> _What you should do_
Note every line in the entries that contains the string "also", and copy it.

> _Material shown_
..........
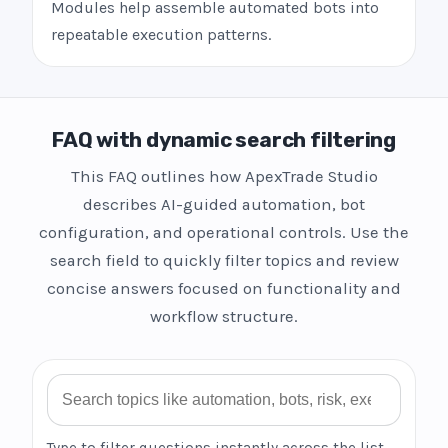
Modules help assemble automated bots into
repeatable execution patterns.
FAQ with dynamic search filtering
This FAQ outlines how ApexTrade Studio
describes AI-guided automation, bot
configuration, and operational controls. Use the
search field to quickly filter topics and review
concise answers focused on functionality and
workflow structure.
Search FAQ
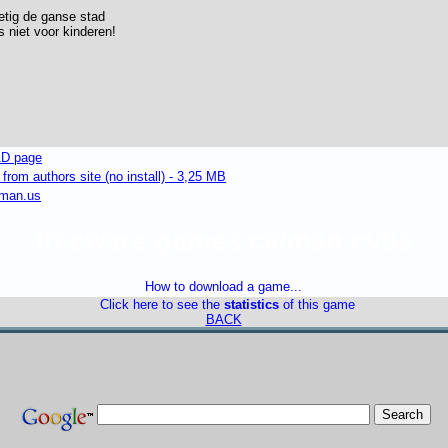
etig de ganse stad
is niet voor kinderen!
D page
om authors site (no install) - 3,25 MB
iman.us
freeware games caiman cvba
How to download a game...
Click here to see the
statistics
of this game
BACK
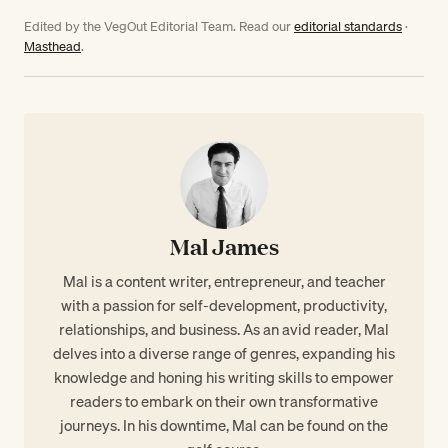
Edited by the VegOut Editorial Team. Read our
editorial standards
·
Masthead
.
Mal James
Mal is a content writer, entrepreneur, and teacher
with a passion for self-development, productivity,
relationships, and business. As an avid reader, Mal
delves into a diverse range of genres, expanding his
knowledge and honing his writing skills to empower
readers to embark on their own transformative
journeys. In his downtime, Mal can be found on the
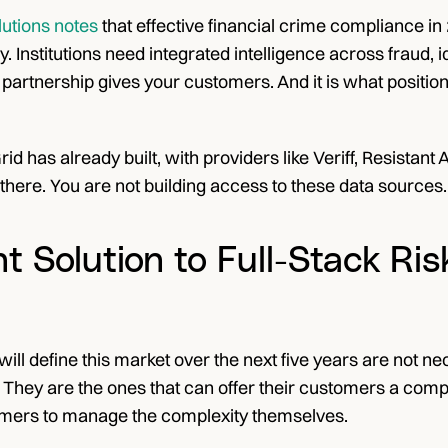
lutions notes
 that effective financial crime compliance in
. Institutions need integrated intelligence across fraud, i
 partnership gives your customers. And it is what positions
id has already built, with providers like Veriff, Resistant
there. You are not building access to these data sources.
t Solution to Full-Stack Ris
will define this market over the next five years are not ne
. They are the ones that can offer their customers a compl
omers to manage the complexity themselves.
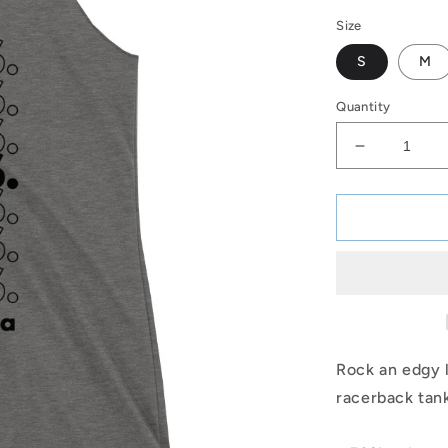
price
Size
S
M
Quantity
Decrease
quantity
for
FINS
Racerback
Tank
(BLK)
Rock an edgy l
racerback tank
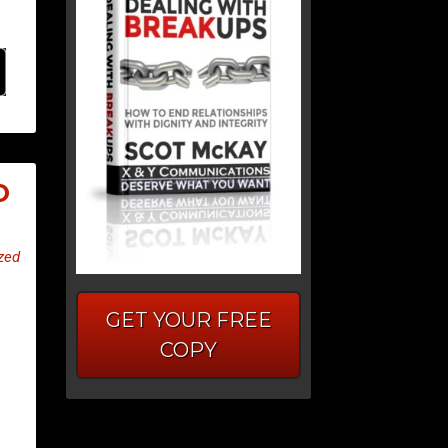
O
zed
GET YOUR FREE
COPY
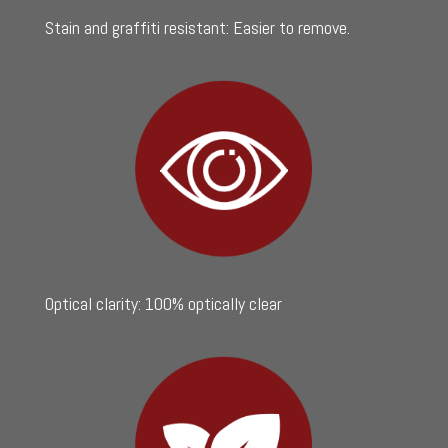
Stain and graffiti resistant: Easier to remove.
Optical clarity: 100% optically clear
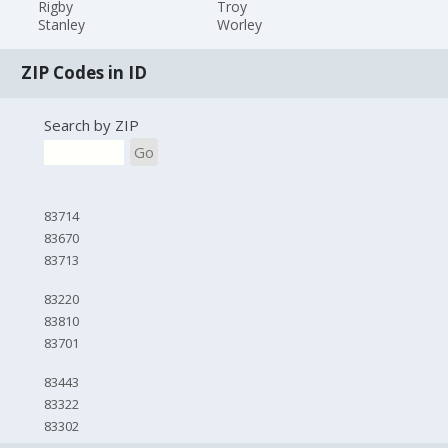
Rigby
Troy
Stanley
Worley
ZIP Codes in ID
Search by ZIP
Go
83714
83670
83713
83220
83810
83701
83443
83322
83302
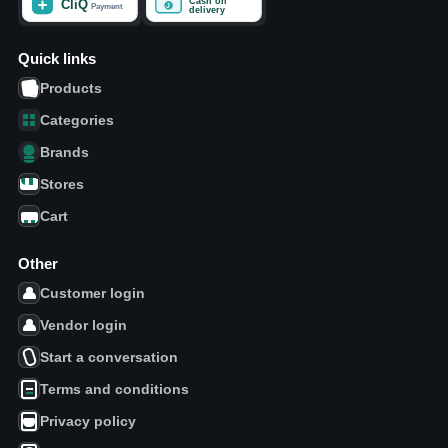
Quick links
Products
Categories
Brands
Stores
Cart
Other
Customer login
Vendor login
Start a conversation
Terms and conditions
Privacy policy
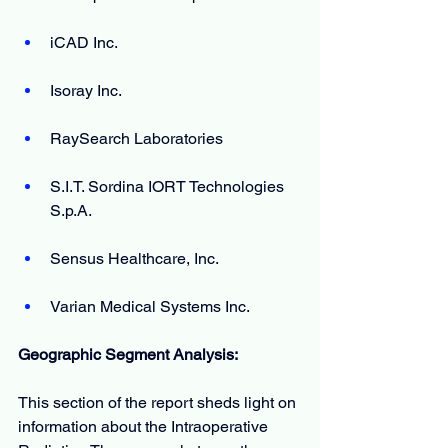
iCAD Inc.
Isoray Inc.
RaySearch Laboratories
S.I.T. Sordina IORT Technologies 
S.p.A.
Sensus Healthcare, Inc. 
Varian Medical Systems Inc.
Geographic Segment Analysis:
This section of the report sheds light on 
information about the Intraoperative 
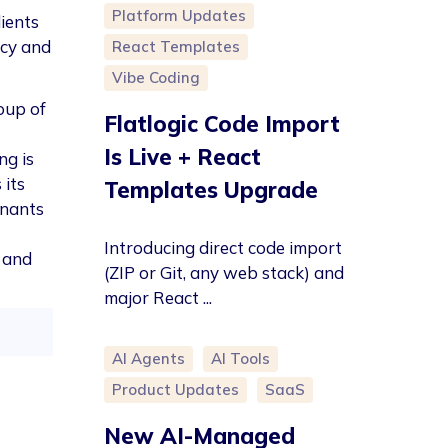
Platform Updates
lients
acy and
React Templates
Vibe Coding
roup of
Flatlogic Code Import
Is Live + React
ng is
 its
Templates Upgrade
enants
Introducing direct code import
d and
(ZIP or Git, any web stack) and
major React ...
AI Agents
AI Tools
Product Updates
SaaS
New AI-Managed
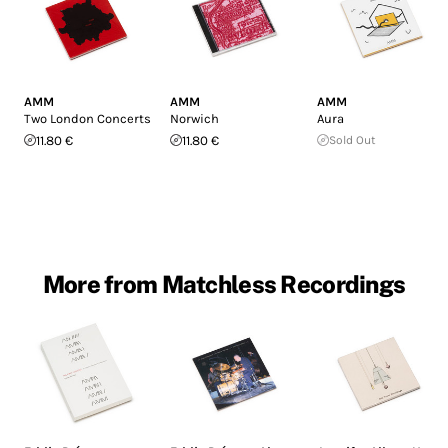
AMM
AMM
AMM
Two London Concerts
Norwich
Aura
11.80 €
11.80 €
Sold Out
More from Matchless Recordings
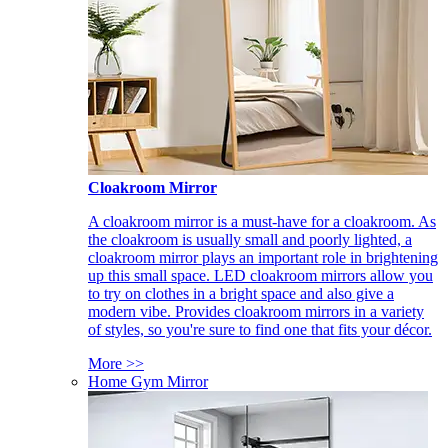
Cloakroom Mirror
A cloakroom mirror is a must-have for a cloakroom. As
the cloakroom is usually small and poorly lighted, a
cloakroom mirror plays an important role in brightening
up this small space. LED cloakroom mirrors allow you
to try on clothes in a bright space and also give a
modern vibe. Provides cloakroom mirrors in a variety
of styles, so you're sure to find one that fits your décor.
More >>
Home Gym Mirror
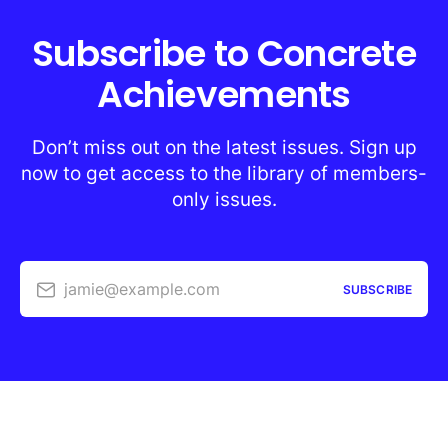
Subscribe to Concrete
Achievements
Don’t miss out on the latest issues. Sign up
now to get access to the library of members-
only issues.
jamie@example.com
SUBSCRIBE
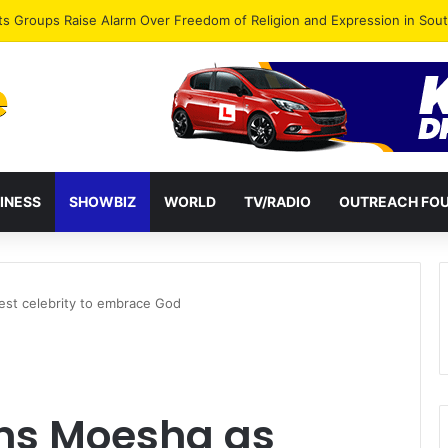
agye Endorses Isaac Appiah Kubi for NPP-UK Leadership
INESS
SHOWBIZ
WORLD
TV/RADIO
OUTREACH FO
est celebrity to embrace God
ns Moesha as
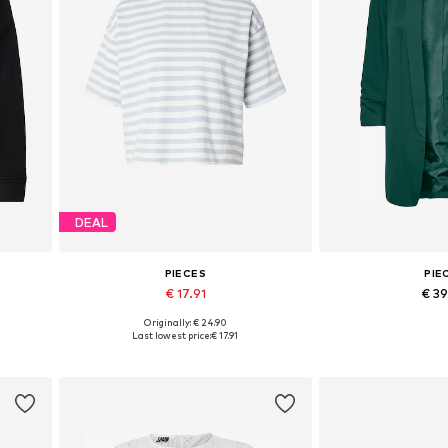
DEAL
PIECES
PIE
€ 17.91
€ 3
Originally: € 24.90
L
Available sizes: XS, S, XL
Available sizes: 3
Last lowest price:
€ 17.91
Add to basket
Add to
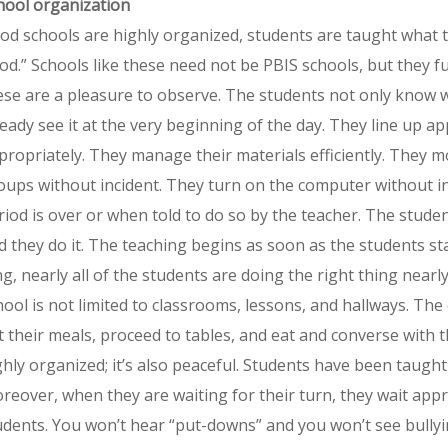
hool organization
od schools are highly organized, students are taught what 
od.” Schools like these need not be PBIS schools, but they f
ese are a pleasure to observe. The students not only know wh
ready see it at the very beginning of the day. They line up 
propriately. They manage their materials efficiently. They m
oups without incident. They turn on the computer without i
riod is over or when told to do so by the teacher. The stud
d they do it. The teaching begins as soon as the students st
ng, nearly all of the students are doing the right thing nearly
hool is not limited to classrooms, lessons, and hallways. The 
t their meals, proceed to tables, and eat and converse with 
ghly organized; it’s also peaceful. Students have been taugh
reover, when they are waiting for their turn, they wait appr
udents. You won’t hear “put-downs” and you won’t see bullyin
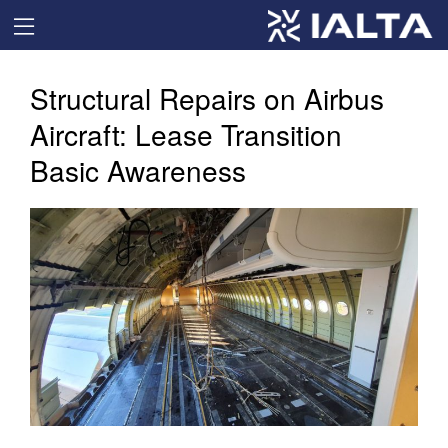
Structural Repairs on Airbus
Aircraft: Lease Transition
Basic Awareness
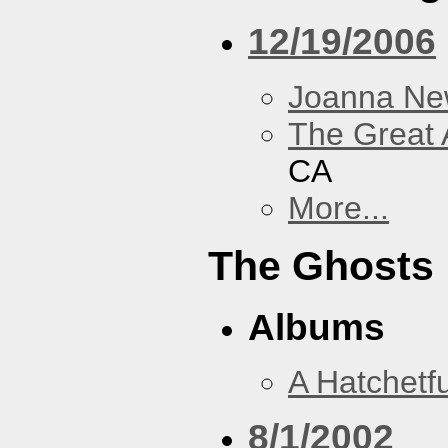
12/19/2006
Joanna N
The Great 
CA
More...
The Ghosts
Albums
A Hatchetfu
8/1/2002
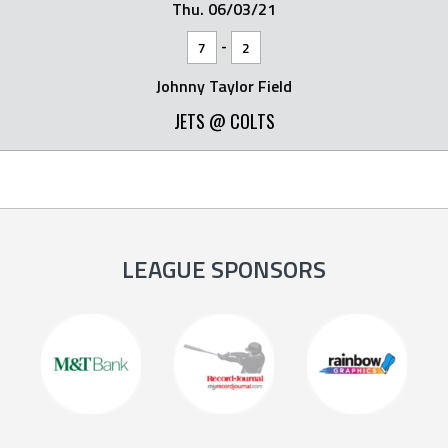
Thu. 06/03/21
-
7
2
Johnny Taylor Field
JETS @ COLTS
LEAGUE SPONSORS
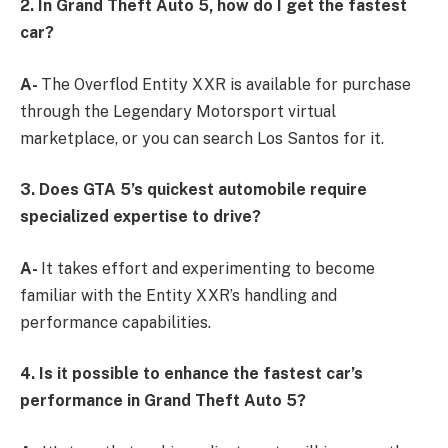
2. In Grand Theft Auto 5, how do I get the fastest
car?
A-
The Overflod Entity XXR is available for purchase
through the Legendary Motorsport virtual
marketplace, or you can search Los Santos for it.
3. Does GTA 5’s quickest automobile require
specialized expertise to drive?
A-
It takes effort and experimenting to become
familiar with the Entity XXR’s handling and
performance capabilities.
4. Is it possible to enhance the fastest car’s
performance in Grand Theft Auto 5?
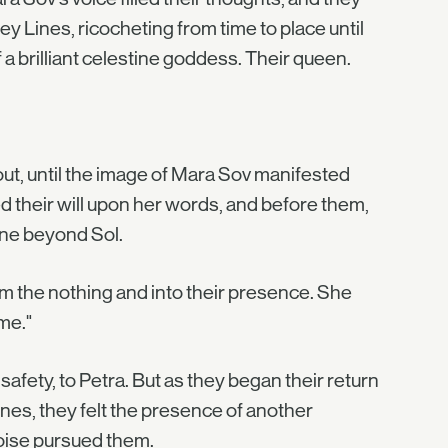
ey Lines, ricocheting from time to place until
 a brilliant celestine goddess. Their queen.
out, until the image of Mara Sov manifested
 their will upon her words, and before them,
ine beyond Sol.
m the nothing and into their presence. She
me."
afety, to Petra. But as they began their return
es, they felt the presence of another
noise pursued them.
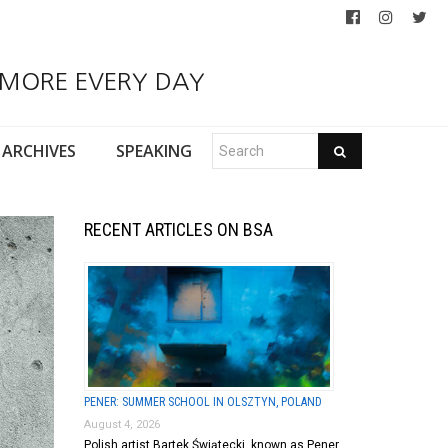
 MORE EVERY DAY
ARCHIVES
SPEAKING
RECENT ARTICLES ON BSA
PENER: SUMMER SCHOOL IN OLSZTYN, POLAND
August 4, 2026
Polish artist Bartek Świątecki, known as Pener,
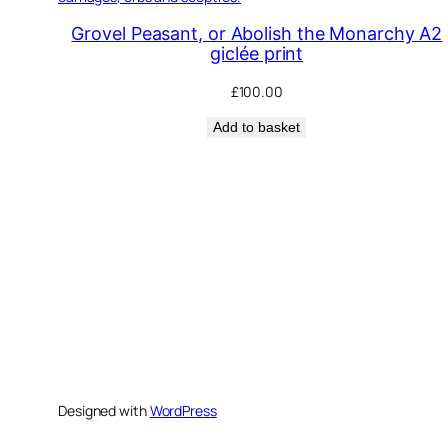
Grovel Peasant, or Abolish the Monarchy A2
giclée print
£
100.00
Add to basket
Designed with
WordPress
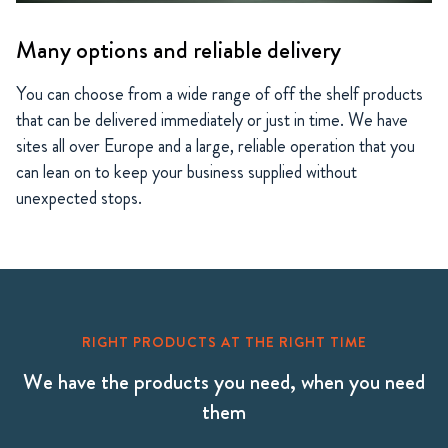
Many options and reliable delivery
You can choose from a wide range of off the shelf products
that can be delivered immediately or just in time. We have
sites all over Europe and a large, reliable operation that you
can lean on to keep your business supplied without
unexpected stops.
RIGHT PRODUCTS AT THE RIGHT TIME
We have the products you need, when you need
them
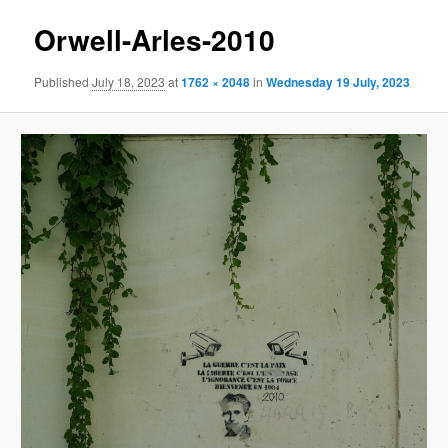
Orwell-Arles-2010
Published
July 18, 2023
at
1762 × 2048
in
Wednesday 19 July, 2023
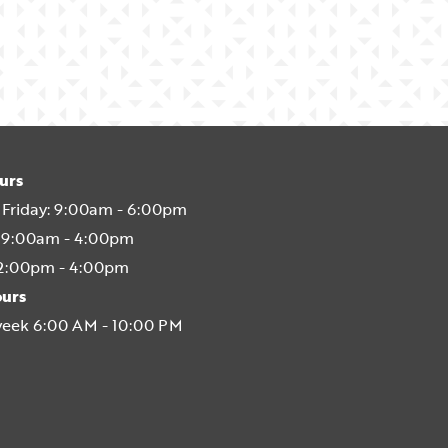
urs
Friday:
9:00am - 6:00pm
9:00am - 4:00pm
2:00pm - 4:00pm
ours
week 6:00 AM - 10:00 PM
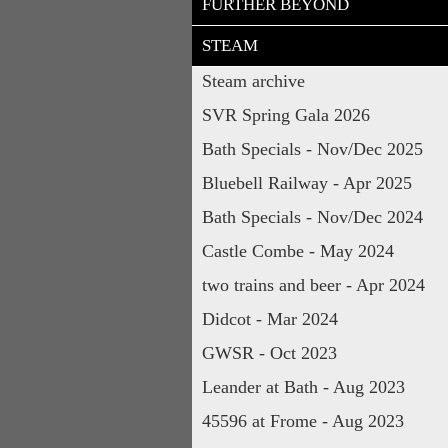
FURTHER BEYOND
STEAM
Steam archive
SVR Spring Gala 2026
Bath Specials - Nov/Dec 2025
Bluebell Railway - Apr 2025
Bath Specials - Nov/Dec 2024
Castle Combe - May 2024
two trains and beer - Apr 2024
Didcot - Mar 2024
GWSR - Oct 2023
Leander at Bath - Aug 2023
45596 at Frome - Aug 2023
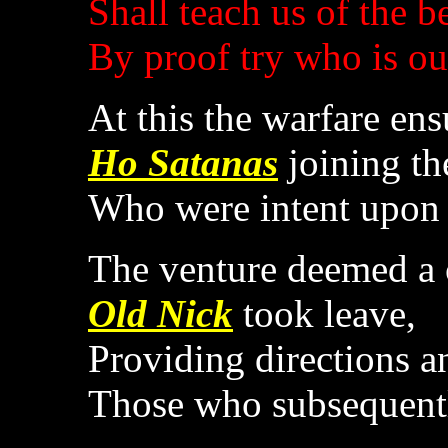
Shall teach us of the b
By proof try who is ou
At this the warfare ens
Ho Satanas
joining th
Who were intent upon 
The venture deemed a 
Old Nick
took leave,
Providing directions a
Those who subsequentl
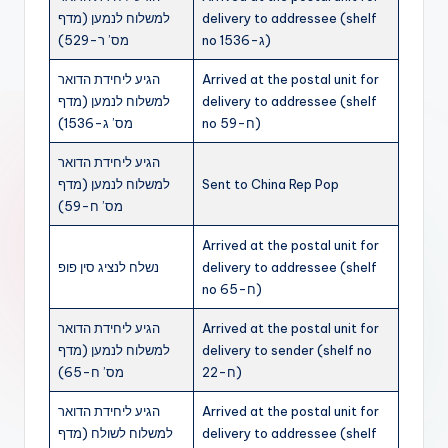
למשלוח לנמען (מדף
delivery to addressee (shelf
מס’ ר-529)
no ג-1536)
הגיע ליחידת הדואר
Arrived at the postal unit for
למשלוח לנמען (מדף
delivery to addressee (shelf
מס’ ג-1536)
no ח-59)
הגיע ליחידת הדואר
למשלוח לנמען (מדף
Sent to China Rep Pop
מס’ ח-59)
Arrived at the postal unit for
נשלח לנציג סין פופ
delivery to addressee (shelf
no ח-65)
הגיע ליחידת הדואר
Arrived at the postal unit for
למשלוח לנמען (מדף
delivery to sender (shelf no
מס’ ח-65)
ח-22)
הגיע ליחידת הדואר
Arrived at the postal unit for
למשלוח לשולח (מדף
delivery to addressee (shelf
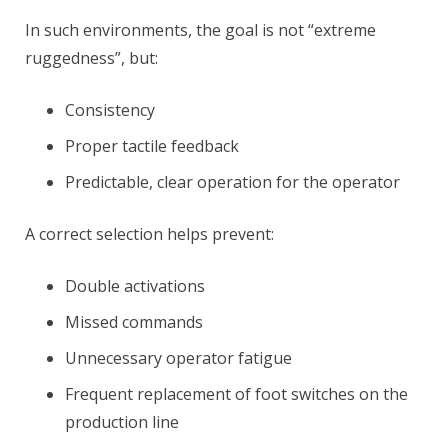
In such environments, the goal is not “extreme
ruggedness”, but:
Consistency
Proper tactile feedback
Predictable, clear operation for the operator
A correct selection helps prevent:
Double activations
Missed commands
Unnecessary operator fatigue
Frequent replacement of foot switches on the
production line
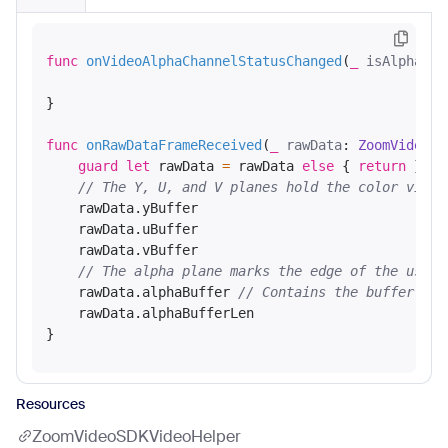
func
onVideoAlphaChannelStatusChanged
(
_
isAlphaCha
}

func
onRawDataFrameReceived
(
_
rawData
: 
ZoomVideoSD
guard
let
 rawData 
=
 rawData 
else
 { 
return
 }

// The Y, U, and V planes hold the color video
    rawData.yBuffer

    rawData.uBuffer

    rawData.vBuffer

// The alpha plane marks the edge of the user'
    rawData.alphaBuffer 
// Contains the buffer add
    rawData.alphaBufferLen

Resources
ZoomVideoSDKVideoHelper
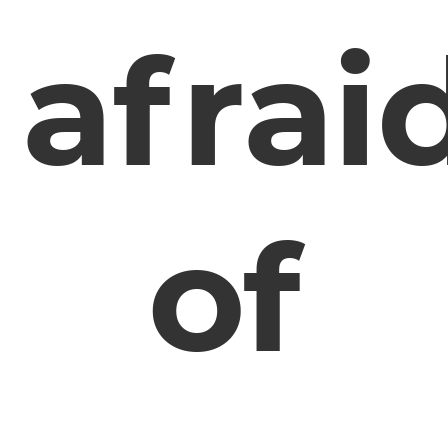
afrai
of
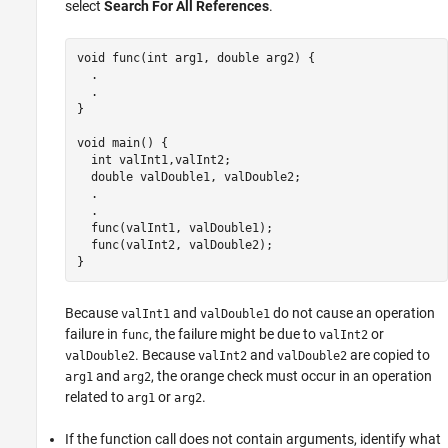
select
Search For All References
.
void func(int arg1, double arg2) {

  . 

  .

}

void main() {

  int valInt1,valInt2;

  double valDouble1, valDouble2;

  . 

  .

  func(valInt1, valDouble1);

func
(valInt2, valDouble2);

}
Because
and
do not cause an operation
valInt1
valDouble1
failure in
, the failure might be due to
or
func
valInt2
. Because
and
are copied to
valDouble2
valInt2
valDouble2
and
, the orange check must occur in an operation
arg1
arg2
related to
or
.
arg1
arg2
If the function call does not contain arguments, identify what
..........
> _Response to the task_
to try on clothes in a bright space and also give a
ghly organized; it’s also peaceful. Students have been taugh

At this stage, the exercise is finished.